Stored records:
────────────────────────────────────────
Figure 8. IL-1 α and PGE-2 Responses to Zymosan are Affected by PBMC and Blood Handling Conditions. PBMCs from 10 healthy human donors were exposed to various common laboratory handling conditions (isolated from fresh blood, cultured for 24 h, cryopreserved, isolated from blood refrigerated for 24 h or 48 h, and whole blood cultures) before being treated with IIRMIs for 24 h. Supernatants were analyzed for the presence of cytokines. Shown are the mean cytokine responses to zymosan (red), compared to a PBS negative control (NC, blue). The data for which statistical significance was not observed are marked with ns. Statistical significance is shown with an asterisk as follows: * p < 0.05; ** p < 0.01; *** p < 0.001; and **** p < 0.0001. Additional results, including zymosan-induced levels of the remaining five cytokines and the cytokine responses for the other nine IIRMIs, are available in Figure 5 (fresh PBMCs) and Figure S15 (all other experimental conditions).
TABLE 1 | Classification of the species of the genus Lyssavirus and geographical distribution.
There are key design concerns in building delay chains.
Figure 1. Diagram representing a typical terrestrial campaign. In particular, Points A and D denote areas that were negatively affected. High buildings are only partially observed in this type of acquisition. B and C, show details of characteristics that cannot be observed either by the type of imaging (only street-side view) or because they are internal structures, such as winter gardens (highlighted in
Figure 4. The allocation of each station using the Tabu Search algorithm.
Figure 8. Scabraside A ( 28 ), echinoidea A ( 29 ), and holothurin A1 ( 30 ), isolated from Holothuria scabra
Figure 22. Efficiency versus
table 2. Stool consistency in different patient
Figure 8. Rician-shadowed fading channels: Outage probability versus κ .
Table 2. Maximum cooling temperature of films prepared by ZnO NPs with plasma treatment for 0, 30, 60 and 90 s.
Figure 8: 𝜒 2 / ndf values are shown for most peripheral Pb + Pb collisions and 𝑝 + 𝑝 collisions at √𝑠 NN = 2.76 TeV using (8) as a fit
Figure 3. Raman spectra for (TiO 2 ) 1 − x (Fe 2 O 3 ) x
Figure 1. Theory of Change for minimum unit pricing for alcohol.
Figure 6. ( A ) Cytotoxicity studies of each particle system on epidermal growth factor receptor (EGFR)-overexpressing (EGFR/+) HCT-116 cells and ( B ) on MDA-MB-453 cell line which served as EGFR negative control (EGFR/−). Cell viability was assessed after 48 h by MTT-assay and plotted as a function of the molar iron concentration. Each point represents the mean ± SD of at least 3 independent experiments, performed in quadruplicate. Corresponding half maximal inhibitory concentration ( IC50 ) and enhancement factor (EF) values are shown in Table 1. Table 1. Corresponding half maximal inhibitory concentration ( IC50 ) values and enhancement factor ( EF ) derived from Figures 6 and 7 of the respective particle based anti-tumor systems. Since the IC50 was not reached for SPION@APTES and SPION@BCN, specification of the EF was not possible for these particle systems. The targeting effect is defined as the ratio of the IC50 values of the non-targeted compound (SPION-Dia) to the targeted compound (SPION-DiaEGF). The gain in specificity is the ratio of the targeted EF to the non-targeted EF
────────────────────────────────────────
### TASK TO CARRY OUT
All lines above from the one containing "TABLE 1 | Classification" to the one containing "Figure 1. Theory" must be repeated exactly, both lines included, and no others.

### SOLUTION BELOW
TABLE 1 | Classification of the species of the genus Lyssavirus and geographical distribution.
There are key design concerns in building delay chains.
Figure 1. Diagram representing a typical terrestrial campaign. In particular, Points A and D denote areas that were negatively affected. High buildings are only partially observed in this type of acquisition. B and C, show details of characteristics that cannot be observed either by the type of imaging (only street-side view) or because they are internal structures, such as winter gardens (highlighted in
Figure 4. The allocation of each station using the Tabu Search algorithm.
Figure 8. Scabraside A ( 28 ), echinoidea A ( 29 ), and holothurin A1 ( 30 ), isolated from Holothuria scabra
Figure 22. Efficiency versus
table 2. Stool consistency in different patient
Figure 8. Rician-shadowed fading channels: Outage probability versus κ .
Table 2. Maximum cooling temperature of films prepared by ZnO NPs with plasma treatment for 0, 30, 60 and 90 s.
Figure 8: 𝜒 2 / ndf values are shown for most peripheral Pb + Pb collisions and 𝑝 + 𝑝 collisions at √𝑠 NN = 2.76 TeV using (8) as a fit
Figure 3. Raman spectra for (TiO 2 ) 1 − x (Fe 2 O 3 ) x
Figure 1. Theory of Change for minimum unit pricing for alcohol.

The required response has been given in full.